On physical examination, patient was febrile and had cavernous breath sounds in the right upper zone. CT chest with contrast (Fig. 1B) revealed the development of thick walled cavity in the right upper lobe (RUL) entered into the trachea just above the right upper lobe bronchus, in the largest dimension the was 7.5 × 4.5 cm in size. Sputum culture grew methicillin resistant Staphylococcus Aureus (MRSA). Patient was treated with intravenous antibiotics. However, due to continued fevers a bronchoscopy was done, this revealed the large cavity, The bronchus intermedius that was almost completely walled off and a stent to open up the lower lobe was not placed due to the high risk of converting the cavity into an abscess (Fig. 1C). After discussion with the patient and his family the goals of care were changed to comfort based therapies.

2. Discussion

NSCLC can present in stage III 25% of the time [1]. The standard therapy for stage III NSCLC in patients with good performance and minimal cancer related weight loss is concurrent chemo radiation with curative intent [2]. Concurrent chemo-radiation (CCRT) can improve the five year survival from 5% for radiotherapy alone and 15% with sequential chemo-radiotherapy to 25% [1]. This survival benefit is likely due to better loco-regional control of the disease with concurrent treatment instead of sequential treatment or radiotherapy alone [3].

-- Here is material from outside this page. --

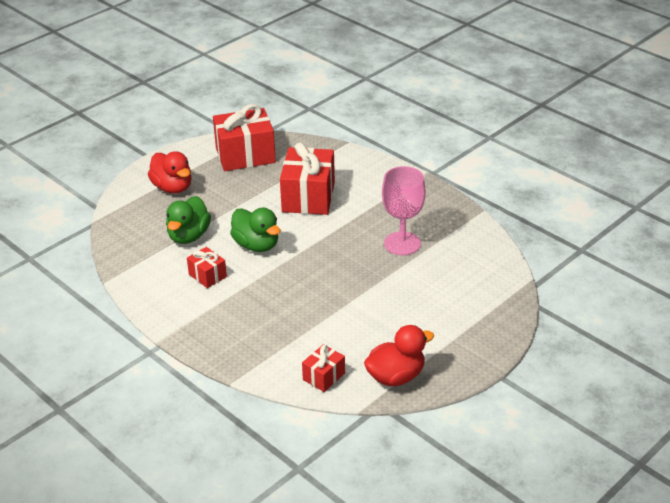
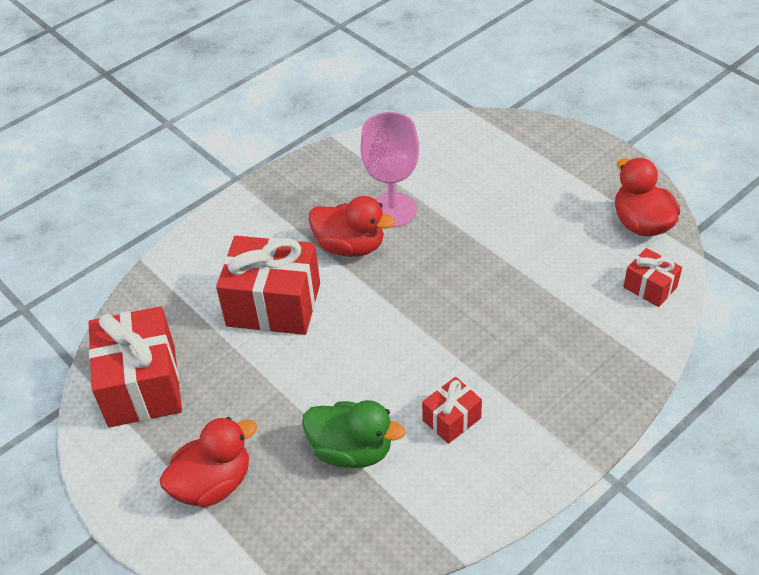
camera: 85 degrees left, 10 degrees up
(256, 245) = (383, 362): green duck -> none
(363, 226) = (350, 246): none -> red duck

CCRT is commonly associated with increased toxicity including acute esophagitis and neutropenia [4]. In addition, CCRT can cause local pulmonary toxicities, such as bronchial stenosis and fatal pulmonary hemoptysis [5]. Tumor cavitation has been reported as well. In one study, two out of 71 patients with stage III NSCLC undergoing CCRT developed de-novo cavitation [6]. There are increasing reports of NSCLC fistulization following CCRT, especially when using anti-angiogenic targeted therapy like Bevacizumab [7], [8], [9], [10]. Mortality rates are high with acquired bronchial tree fistulae especially if blood vessels were involved in the tract leading to fatal hemorrhage [9]. In our patient, the cavity was surprisingly large when taken in context of the absence of a parenchymal mass. Tumor cavitation and subsequent fistula formation may actually represent the true invasion by the tumor and response to CCRT. The staphylococcus infection may also have played significant role in the cavity and fistula formation.

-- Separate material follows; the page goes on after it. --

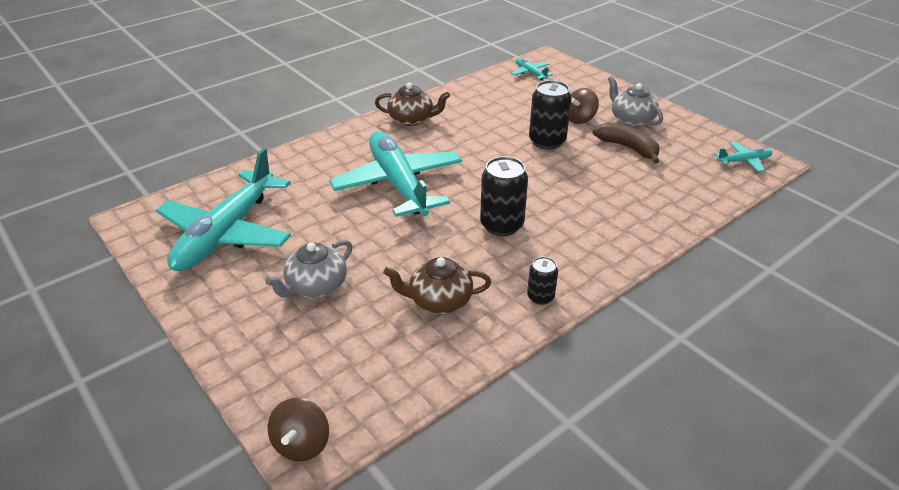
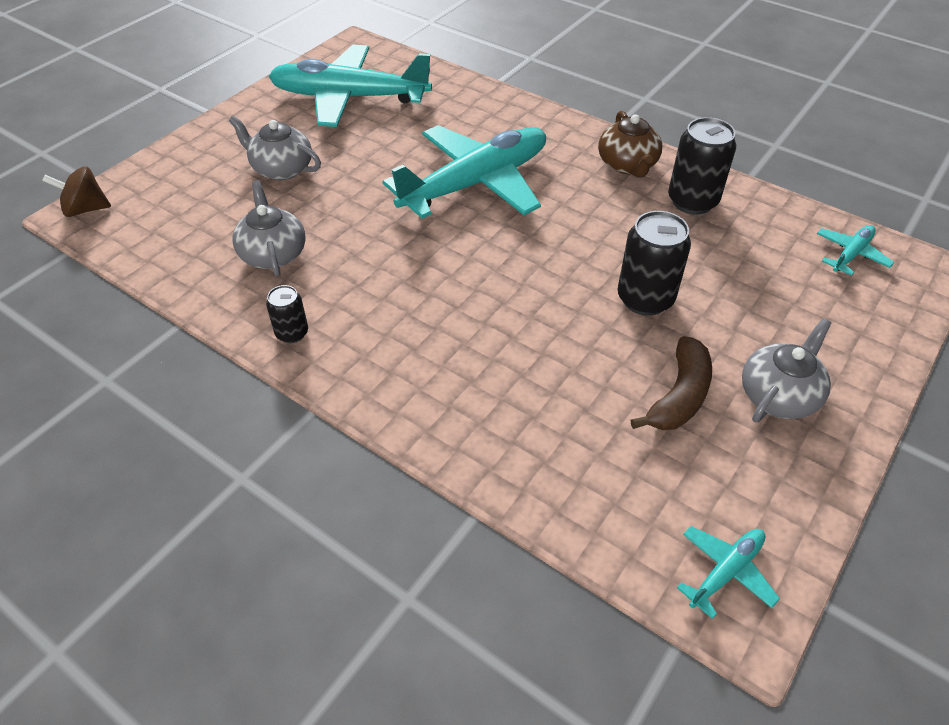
camera: 75 degrees right, 10 degrees up
(439, 300) = (273, 254): brown teapot -> grey teapot
(501, 225) = (422, 281): black can -> black can (692, 201)
(579, 119) = (736, 329): brown spinning top -> none
(743, 161) = (725, 572): turquoise plane -> turquoise plane turned 105 degrees counterclockwise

Risk factors associated with bronchial tree fistulization include, a) high dose radiotherapy, b) tumor type, particularly squamous cell cancer, c) superimposed infection, d) use of anti-angiogenic factors like Bevacizumab [6], [7], [8]. Our patient had three of these high risk factors.

The size of the fistula and the dimensions of the cavity highlight the importance of recognition and understanding of this process by trainees.

3. Conclusion

Clinicians should be aware about the risk of tumor cavitation and fistulization associated with CCRT when used for NSCLC, even in the absence of Bevacizumab. Tumor cavitation usually represents treatment response, however a fistula formation into blood vessels or superimposed infections may have ominous some times fatal connotation for the patient.